- Der Nationalrat möchte es den Kantonen weiterhin ermöglichen, Listen zu führen für Personen, die ihre Krankenkassenprämien nicht bezahlen.
- Die grosse Kammer hat sich am Donnerstag mit 98 zu 92 Stimmen bei 2 Enthaltungen gegen die Abschaffung der sogenannten Listen säumiger Prämienzahlender ausgesprochen.
- Damit stellen sich nun National- und Ständerat gegen den Bundesrat.
Wer seine Krankenkassen-Rechnung nicht begleichen kann, kommt aktuell in den Kantonen Aargau, Luzern, Tessin, Thurgau und Zug auf eine schwarze Liste und erhält nur noch im Notfall medizinische Behandlung.
Über Sinn und Unsinn der sogenannten schwarzen Liste säumiger Prämienzahlerinnen und -zahler hat die grosse Kammer am Donnerstag ausgiebig diskutiert. Vor allem den Grünen, der SP und der GLP ist die Liste ein Dorn im Auge.
Manuela Weichelt (Grüne/ZG) argumentierte unter anderem: Die Betroffenen würden die Prämien meist nicht aus Unwille zahlen, sondern aus Unfähigkeit. Bei diesen Personen verfehle die Liste ihren Zweck, zur Bezahlung der Krankenkassenausstände zu animieren.
Auch bringe diese Handhabung Ärztinnen und Ärzte in die Bredouille. Denn jene müssten letztlich entscheiden, welche Behandlung noch ausgeführt werden dürften.
Gegen die Streichung wehrten sich die bürgerlichen Fraktionen. Christian Lohr (Mitte/TG) argumentierte, die Krankenversicherung basiere auf Solidarität. «Das heisst, Prämien sind zu zahlen.»
Auch föderalistische Überlegungen standen im Raum: So sagte etwa Regine Sauter (FDP/ZH), die freisinnige Fraktion wolle es den Kantonen überlassen, solche Listen zu führen. Mit Blick auf den Kanton Thurgau, der eine schwarze Liste führt, sprach Therese Schläpfer (SVP/ZH) gar von einem «Erfolgsmodell» – in doppelter Hinsicht.

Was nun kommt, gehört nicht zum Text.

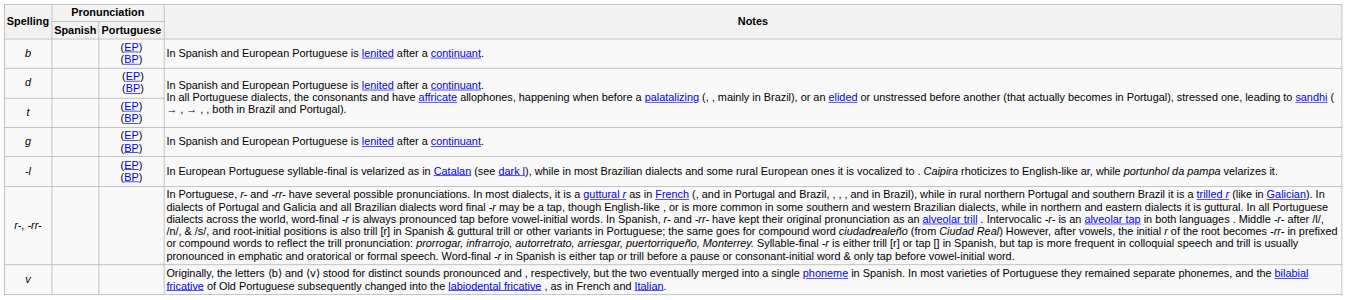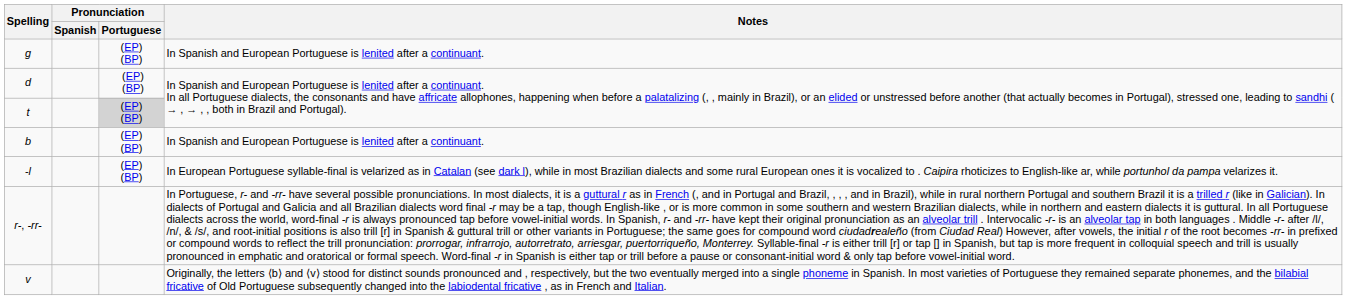rows swapped: b <-> g
t | Pronunciation / Portuguese: no background -> lightgrey background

Einerseits unterstütze das Case-Management Familien in wirtschaftlichen Schwierigkeiten, Schuldenberge zu tilgen. Andererseits zahle sich die gezielte Begleitung säumiger Prämienzahler aus: Thurgau gehöre zu den Kantonen mit den schweizweit tiefsten Prämienausständen.
Junge sollen nicht mehr für Eltern haften
Ferner hat sich der Nationalrat am Donnerstag dafür ausgesprochen, dass die Prämien von Personen in wirtschaftlichen Schwierigkeiten vom Lohn abgezogen und an den Versicherer überwiesen werden können. So sollen neue Schulden aufgrund bestehender Betreibungen vermieden werden.

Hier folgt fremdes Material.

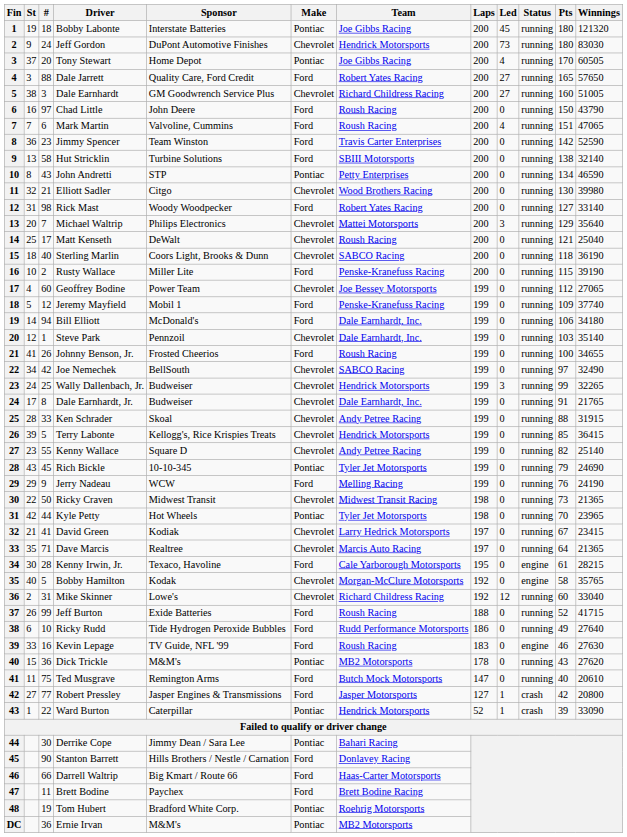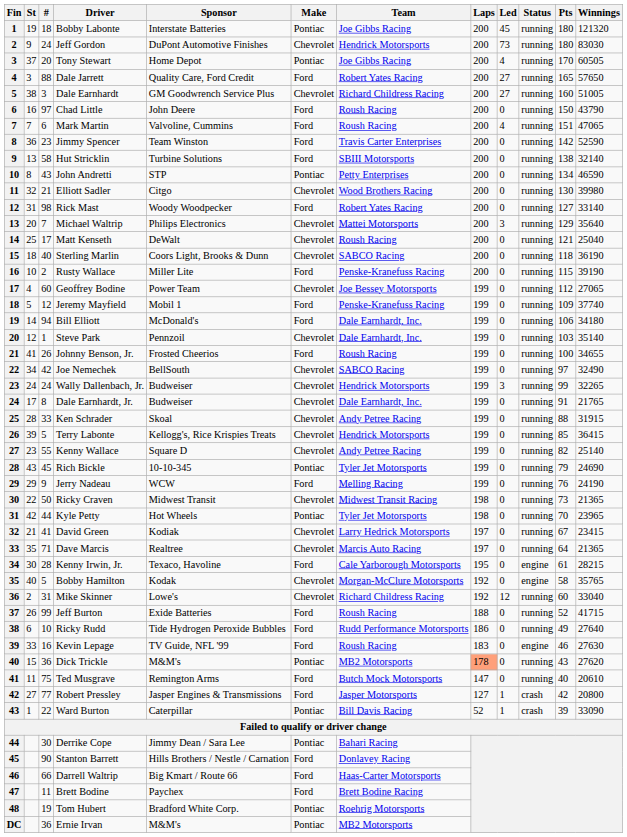Wally Dallenbach, Jr. | #: 25 -> 24
Dick Trickle | Laps: no background -> lightsalmon background
Ward Burton | Team: Hendrick Motorsports -> Bill Davis Racing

Schliesslich sollen junge Erwachsene nicht mehr für die Prämien haften, die von ihren Eltern nicht bezahlt wurden, solange sie minderjährig waren. Gemäss Nationalrat soll diese Regelung auch für junge Erwachsene gelten, die noch in der Ausbildung sind.
Einig sind sich die Räte darin, dass die Zahl der Betreibungen auf zwei pro Jahr begrenzt werden soll. Die Kantone, die dies möchten, sollen die Verlustscheine für 90 Prozent der Forderung von den Versicherern übernehmen und selber bewirtschaften können.
Standesinitiative brachte Ball ins Rollen
Dass das Verfahren beim Nichtbezahlen der Prämien in verschiedenen Punkten überhaupt angepasst werden soll, geht auf eine Standesinitiative des Kantons Thurgau zurück. Dass es Änderungen braucht, ist grundsätzlich unbestritten: Der Nationalrat hat die Vorlage denn auch mit 191 Ja-Stimmen und ohne Gegenstimmen bei einer Enthaltung angenommen – das Geschäft geht nun zurück an den Ständerat.